===== EXCERPT PROVIDED

[Mimedefang] Pre-Acceptance filtering (WAS: Re: recipient filter and RBLs)

Jan-Pieter Cornet johnpc at xs4all.nl
Thu Dec 6 05:56:54 EST 2007


On Thu, Dec 06, 2007 at 01:33:16AM -0500, Dirk the Daring wrote:
> On Mon, 3 Dec 2007, "Paul Houselander" <housey at sme-ecom.co.uk> wrote:
> 
> >After a bit of digging around I think ive pretty much decided not to use 
> >the
> >rbl feature in sendmail but to intergrate spamhaus checking into my
> >mime-defang script.

That's a wise decision, I'd say.
 
>    While you can certainly do this, all you're doing is creating a *lot* 
> more work for your mailserver, and encouraging the spammers.

Err, no. You have the wrong idea about mimedefang.

>    The trouble with post-acceptance tools, like SpamAssassin, SpamHaus, 
> DCC, et. al., is that you have to accept the E-Mail. That is, the spammer 
> reached DATA and transmitted the message to you, and you queued it 
> somewhere prior to submitting it to the analysis/tagging tool.

spamhaus is an RBL, the others (spamassassin, DCC) are mail content
analyzers.

It's perfectly OK to put RBL checks like zen.spamhaus at the RCPT
stage, using mimedefang. We're doing that. It enables you to reject
the mail right away, while still allowing mail to recipients who want
to or must receive such mails (eg postmaster).

>    As far as the spammer is concerned, that is "Mission Accomplished". 
> They have successfully wasted your bandwidth and disk space, and you're 
> about to let them waste your CPU and RAM as well.

==========
===== INFORMATION

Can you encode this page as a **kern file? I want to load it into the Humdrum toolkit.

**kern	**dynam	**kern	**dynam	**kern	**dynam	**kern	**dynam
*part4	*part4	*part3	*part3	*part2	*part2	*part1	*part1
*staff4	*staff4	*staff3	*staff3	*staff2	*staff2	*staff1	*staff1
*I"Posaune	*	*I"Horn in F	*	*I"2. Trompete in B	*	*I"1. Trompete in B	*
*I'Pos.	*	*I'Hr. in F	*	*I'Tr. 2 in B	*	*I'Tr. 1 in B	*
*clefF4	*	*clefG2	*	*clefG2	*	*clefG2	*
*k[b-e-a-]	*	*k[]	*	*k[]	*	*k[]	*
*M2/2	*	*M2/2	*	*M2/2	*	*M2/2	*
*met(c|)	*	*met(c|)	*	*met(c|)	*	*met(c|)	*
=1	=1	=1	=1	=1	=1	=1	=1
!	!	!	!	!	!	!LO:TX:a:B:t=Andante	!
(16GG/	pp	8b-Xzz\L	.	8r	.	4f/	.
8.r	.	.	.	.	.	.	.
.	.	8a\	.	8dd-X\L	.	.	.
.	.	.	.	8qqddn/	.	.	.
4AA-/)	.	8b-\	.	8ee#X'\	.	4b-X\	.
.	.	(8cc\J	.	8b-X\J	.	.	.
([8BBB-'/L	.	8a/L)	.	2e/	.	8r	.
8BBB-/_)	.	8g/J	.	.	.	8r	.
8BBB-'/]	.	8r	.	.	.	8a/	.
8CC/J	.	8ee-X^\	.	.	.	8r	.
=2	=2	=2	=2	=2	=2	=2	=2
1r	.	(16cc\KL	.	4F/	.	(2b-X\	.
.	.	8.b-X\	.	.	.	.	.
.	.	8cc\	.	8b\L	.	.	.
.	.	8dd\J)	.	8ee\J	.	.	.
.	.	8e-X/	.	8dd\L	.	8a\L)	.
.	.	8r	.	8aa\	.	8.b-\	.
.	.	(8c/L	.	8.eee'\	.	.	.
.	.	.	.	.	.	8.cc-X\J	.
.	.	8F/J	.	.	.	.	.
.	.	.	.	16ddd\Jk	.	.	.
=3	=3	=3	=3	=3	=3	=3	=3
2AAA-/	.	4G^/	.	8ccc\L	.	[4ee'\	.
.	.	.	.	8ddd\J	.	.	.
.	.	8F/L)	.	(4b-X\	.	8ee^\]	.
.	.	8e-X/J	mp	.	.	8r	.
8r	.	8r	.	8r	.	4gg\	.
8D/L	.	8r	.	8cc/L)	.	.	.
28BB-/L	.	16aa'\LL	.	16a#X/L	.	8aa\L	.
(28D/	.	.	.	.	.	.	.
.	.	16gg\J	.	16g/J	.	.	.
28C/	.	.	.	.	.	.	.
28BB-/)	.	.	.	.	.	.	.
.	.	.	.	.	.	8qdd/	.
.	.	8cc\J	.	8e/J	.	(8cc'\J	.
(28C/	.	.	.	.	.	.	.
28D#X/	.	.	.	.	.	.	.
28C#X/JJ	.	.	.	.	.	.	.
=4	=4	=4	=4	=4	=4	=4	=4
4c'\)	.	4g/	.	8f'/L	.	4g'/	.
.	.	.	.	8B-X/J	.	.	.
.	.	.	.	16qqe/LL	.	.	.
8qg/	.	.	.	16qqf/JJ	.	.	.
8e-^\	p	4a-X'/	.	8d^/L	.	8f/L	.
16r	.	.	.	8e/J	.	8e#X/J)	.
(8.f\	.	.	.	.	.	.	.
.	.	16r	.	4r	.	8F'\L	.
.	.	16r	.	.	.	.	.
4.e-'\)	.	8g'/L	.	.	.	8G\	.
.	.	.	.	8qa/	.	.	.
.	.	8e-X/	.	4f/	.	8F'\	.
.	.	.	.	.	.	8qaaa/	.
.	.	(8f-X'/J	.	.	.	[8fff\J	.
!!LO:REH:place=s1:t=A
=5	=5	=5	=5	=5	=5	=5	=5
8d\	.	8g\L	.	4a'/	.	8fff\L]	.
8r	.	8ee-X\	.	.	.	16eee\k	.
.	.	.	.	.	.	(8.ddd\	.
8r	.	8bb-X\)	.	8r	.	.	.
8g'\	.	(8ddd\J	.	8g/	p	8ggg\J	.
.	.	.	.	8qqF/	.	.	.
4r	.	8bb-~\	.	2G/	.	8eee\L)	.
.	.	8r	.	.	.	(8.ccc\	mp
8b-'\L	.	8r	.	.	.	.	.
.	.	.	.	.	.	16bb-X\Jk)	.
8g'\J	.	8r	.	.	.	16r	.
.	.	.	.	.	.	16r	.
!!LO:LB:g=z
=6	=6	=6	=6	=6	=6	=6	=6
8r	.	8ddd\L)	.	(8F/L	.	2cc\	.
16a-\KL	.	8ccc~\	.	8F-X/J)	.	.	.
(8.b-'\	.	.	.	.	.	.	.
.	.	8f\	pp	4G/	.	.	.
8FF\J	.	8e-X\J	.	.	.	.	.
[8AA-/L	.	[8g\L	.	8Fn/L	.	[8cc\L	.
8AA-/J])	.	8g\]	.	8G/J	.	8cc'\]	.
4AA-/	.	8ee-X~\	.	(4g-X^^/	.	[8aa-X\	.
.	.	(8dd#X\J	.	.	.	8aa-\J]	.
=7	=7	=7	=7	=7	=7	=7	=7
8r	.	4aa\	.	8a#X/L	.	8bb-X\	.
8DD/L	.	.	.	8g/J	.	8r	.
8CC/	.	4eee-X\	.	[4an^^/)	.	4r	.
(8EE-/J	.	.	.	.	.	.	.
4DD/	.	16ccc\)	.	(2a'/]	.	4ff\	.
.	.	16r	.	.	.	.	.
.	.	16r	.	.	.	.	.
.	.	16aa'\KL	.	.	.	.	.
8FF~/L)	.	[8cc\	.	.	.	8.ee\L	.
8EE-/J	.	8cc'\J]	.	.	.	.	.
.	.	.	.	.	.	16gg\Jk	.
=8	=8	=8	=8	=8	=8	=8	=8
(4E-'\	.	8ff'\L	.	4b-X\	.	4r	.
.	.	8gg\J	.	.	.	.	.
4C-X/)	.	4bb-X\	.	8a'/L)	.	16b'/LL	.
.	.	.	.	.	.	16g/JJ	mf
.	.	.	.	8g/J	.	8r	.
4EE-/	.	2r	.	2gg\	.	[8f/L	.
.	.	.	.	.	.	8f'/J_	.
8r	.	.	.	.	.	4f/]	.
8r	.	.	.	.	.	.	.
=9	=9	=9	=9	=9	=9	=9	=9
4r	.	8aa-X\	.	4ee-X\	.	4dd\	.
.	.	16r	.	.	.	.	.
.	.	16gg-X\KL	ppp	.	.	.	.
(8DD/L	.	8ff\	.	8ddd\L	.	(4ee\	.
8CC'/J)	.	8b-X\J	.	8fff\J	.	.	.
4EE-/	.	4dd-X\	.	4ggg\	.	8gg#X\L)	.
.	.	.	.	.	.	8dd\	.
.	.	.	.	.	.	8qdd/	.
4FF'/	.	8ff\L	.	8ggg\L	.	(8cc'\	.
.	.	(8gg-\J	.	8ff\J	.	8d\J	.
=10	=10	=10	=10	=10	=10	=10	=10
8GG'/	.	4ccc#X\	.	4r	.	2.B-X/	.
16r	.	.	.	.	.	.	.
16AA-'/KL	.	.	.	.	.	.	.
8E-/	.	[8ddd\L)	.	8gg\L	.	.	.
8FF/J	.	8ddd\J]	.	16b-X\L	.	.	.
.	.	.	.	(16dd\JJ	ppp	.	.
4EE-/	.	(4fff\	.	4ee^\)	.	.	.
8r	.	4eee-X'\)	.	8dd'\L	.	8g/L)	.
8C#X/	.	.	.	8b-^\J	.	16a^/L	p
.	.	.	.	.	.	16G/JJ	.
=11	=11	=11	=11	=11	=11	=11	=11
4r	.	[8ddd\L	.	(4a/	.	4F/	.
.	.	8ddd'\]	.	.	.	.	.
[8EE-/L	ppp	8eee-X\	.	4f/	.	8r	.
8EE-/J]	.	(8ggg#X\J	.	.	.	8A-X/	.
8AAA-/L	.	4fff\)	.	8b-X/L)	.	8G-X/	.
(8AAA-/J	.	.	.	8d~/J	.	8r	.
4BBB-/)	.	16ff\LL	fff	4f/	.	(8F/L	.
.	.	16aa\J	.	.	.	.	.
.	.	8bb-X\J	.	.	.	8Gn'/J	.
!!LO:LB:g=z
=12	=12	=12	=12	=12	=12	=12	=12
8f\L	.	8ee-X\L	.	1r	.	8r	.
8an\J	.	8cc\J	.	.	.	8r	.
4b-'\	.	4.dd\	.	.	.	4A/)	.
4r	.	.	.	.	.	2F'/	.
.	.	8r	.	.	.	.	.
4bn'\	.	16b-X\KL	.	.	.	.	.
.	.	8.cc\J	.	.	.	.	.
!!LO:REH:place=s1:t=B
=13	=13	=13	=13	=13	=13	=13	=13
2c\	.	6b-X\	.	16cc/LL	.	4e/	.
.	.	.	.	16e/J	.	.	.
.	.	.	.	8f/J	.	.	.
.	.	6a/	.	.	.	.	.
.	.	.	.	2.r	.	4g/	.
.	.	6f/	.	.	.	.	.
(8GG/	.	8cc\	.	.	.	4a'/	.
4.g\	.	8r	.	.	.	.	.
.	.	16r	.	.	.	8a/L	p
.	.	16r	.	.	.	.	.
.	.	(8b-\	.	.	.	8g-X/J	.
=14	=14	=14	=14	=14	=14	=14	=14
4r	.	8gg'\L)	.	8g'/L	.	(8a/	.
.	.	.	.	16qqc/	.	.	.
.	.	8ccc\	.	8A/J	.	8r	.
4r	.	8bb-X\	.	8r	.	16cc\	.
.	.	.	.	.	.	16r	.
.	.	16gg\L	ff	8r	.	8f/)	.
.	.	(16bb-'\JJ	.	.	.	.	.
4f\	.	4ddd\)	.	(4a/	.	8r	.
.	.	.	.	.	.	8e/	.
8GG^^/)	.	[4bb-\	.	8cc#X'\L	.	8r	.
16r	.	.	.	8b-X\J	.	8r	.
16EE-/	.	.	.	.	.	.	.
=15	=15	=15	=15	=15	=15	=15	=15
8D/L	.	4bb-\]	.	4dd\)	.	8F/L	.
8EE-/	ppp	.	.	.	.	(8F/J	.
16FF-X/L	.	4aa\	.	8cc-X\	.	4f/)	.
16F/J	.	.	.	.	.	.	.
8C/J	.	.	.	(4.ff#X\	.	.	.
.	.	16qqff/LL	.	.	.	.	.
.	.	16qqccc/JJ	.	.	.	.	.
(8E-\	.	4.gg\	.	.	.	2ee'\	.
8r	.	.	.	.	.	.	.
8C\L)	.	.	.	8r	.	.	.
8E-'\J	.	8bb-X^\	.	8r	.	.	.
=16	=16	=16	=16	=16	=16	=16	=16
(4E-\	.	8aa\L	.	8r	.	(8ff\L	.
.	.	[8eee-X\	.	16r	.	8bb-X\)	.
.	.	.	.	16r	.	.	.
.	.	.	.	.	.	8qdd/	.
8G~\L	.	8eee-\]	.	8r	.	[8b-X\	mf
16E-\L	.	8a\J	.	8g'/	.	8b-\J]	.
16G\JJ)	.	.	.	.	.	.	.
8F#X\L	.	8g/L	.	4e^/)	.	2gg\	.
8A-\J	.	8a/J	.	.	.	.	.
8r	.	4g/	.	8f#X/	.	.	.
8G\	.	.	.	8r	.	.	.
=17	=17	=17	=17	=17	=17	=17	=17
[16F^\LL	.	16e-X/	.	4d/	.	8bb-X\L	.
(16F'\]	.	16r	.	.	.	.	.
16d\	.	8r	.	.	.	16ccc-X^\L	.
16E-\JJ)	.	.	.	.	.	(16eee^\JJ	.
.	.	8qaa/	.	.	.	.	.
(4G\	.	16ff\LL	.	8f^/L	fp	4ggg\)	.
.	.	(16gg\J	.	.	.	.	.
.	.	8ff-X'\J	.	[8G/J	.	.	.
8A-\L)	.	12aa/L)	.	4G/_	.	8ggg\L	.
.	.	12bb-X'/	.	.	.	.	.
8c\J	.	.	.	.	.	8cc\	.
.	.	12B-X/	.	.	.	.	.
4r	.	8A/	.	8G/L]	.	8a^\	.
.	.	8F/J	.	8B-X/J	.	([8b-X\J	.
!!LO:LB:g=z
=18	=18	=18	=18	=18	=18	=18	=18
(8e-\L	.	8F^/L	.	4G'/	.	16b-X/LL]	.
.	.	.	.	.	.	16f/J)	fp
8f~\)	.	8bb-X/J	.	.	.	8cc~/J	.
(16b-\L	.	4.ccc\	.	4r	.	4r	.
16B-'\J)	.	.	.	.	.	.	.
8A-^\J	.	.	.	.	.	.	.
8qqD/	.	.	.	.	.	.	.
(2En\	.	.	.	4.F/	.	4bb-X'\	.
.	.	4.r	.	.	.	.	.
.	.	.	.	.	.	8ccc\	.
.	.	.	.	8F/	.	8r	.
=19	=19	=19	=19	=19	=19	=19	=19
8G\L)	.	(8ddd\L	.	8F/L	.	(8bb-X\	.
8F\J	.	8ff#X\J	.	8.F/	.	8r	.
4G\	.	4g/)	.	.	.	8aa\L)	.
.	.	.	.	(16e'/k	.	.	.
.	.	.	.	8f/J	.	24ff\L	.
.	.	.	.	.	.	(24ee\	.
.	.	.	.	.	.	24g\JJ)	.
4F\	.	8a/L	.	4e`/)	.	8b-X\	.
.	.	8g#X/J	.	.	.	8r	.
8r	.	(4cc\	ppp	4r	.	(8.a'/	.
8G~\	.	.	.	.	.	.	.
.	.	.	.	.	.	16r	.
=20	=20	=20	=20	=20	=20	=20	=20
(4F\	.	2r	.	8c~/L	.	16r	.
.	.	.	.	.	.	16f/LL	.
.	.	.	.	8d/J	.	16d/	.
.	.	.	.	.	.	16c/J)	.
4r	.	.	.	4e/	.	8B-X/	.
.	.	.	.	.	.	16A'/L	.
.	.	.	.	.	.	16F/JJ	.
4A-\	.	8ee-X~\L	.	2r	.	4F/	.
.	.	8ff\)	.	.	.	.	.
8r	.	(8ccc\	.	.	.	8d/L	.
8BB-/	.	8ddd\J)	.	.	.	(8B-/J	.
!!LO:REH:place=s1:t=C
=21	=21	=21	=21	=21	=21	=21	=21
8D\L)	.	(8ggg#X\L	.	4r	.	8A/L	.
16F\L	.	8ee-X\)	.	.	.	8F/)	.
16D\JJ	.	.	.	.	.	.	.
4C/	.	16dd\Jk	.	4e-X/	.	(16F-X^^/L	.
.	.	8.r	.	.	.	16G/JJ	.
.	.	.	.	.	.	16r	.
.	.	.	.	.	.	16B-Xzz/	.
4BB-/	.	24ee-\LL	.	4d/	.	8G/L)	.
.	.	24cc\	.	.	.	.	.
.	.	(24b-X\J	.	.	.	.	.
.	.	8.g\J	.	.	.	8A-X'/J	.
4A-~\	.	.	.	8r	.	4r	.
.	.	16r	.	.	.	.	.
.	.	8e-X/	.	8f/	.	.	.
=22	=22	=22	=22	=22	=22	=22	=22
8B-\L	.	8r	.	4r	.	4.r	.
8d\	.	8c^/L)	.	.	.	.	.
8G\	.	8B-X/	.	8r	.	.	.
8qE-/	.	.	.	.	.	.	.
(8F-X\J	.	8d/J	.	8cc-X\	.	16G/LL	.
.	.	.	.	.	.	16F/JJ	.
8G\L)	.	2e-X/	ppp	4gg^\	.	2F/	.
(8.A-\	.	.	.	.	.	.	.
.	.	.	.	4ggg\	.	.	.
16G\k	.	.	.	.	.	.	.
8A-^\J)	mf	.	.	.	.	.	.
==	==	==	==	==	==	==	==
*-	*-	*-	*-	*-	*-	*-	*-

==========

## WORK ORDER A
In the Mimedefang mailing-list post, what kind of tools are SpamAssassin and DCC said to be?
## WORK ORDER B
List every computer resource that the Mimedefang mailing-list post says spammers waste.
## WORK ORDER C
Carry on the Mimedefang mailing-list post about pre-acceptance filtering from its last line.

## EXERCISE ANSWER A
Mail content analyzers.

## EXERCISE ANSWER B
Bandwidth, disk space, CPU, and RAM.

## EXERCISE ANSWER C
Not quite, it's "Nuisance Accomplished". For a spammer, it's only
"Mission Accomplished" as soon as someone actually buys something. Or
in practice, this means that as soon as a large enough population of
people see the message.

If people en masse stopped buying crap advertised via spam, it would
go away. Which is never going to happen unless scientists can stop
IQs being distributed by a bell curve (ha! solving the spam problem
through genetic engineering! :)

So all it takes is for enough people to not see the messages, and it
will become less (see Google's anecdotal evidence of this).

>    By the end of HELO, I've stopped fully half of the SPAM sent to my mail 
> relay. By the end of RCPT TO: (before DATA), I've stopped about 75-80%.

Roughly the same here, I suppose. Let's see, the stats for the day:

blocked by HELO pattern: 86 (21%)
pregreeting traffic: 21 (5%)
blocked using blacklists: 258 (64%)
blocked using misc other pre-data checks: 16 (4%) (mainly quota exceeded)
blocked using content analysis: 15 (4%)
valid emails that make it through: 9 (2%)
(total is 405 mails. These numbers are averages, per second, over the
last day).

>    If you want to wait until after DATA to see if you should have even 
> bothered queuing the message, that's fine, but be sure you understand just 
> how much you're increasing the load on your mail server.

MIMEDefang is a milter, allowing you to interact with the SMTP protocol
at practically any level, so it is quite possible to stop mail at 
connect, MAIL From, RCPT... and after DATA, but before ACKing, so you
don't have to generate a bounce and cause backscatter.